*Directive*: Once the pictures are removed, reproduce what is left of the data below exactly.

*Listed records*:
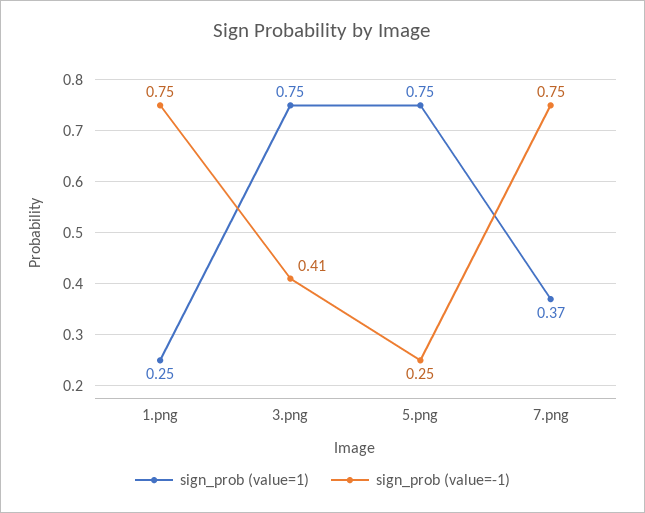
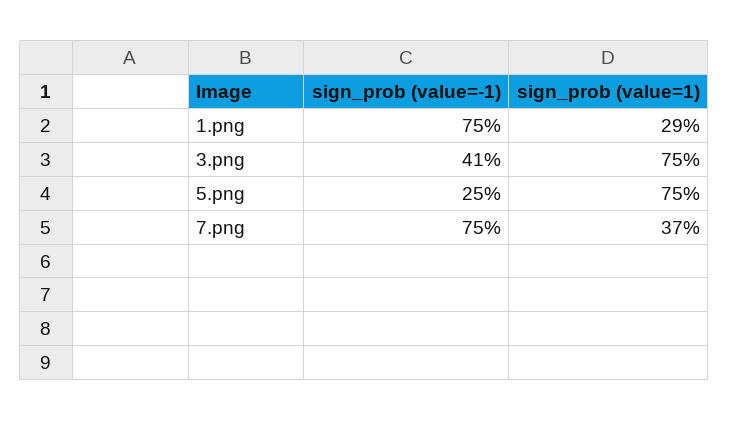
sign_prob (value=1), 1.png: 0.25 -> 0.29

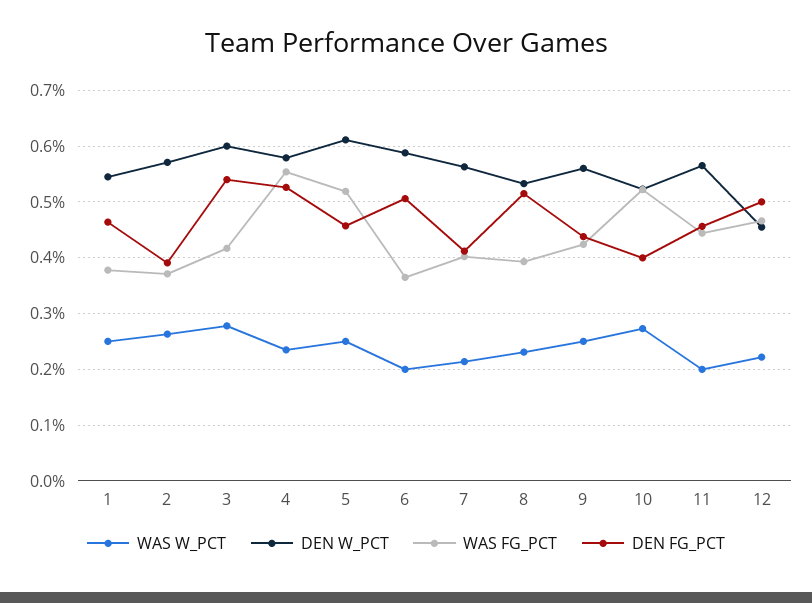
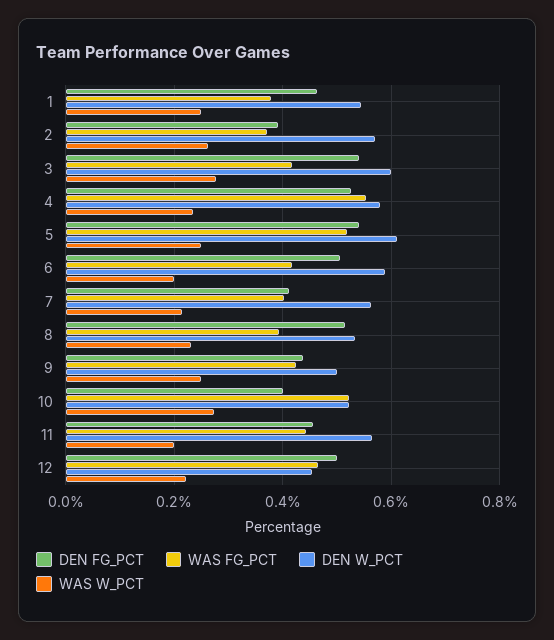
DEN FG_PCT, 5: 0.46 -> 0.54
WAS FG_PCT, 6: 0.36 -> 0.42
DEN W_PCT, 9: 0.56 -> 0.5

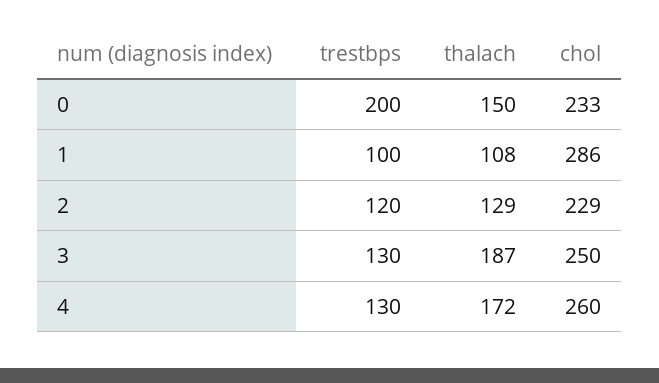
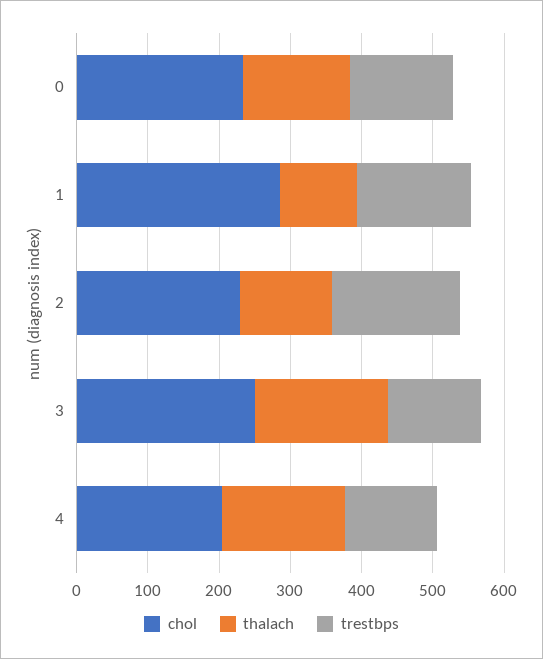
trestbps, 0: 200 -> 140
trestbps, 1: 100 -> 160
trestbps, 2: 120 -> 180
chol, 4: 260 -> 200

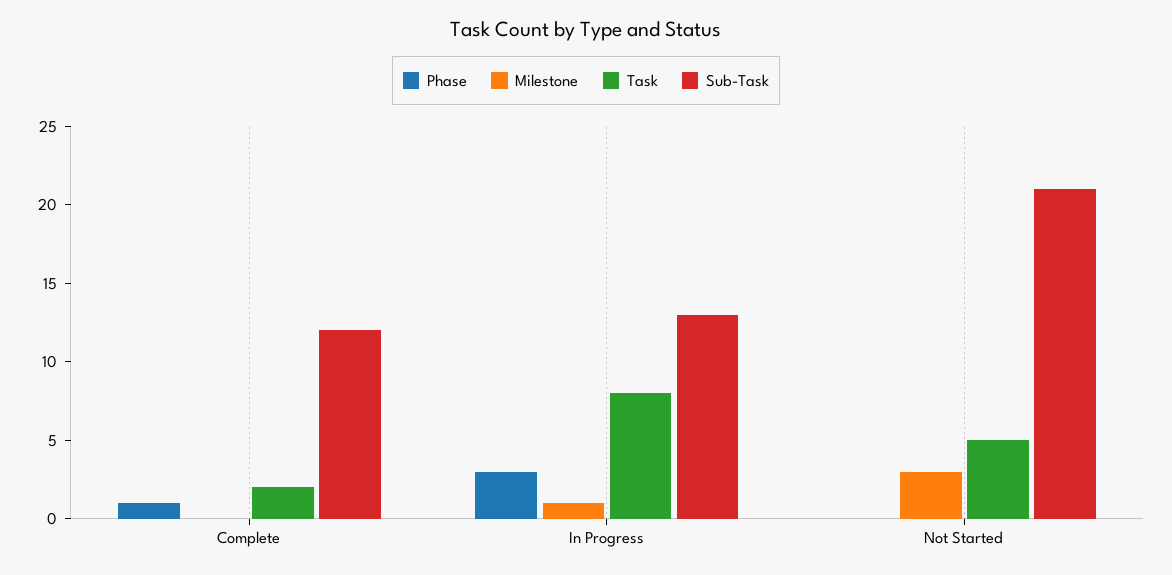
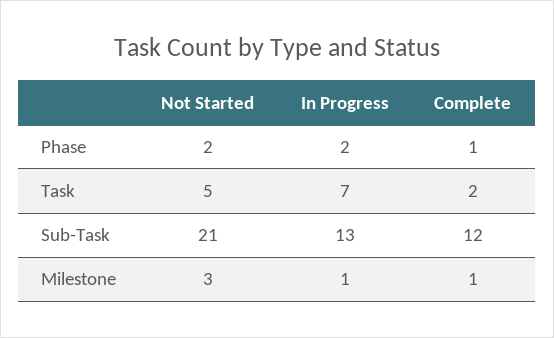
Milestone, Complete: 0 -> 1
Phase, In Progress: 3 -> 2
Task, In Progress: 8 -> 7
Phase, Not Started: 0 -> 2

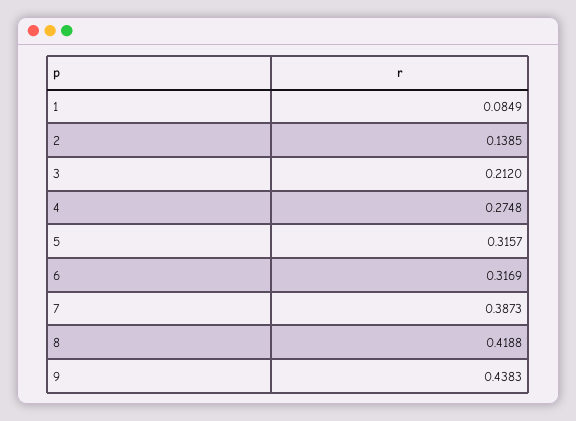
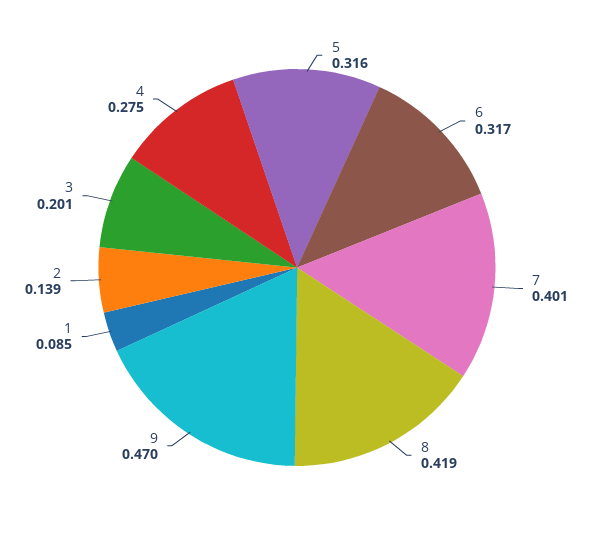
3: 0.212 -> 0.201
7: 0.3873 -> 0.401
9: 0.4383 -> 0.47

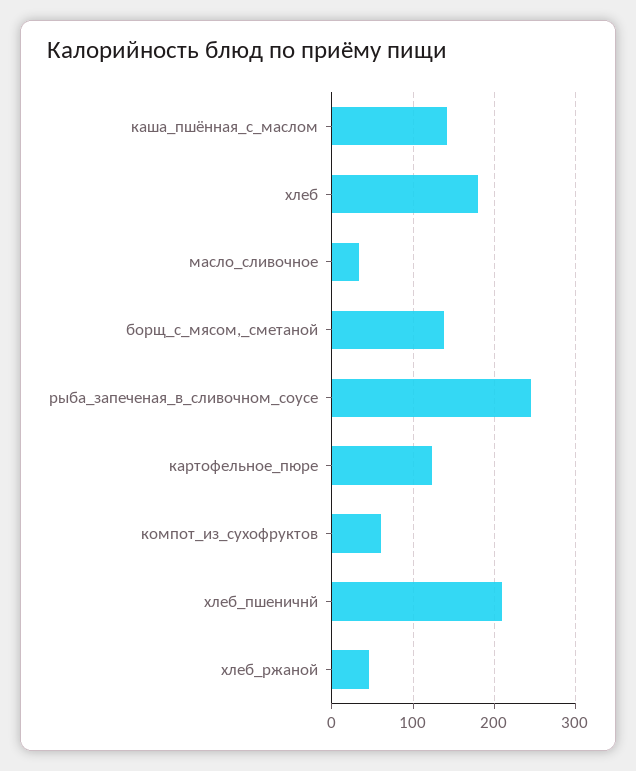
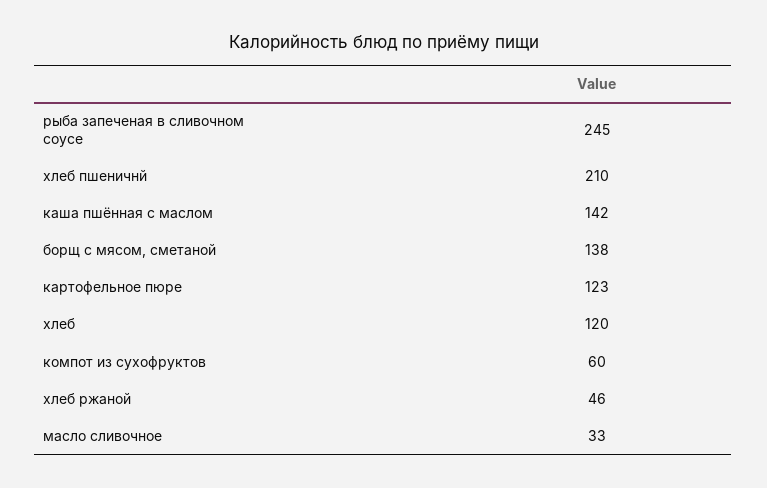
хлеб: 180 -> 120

*Response to the exercise*:
sign_prob (value=1), 1.png: 0.25 -> 0.29

DEN FG_PCT, 5: 0.46 -> 0.54
WAS FG_PCT, 6: 0.36 -> 0.42
DEN W_PCT, 9: 0.56 -> 0.5

trestbps, 0: 200 -> 140
trestbps, 1: 100 -> 160
trestbps, 2: 120 -> 180
chol, 4: 260 -> 200

Milestone, Complete: 0 -> 1
Phase, In Progress: 3 -> 2
Task, In Progress: 8 -> 7
Phase, Not Started: 0 -> 2

3: 0.212 -> 0.201
7: 0.3873 -> 0.401
9: 0.4383 -> 0.47

хлеб: 180 -> 120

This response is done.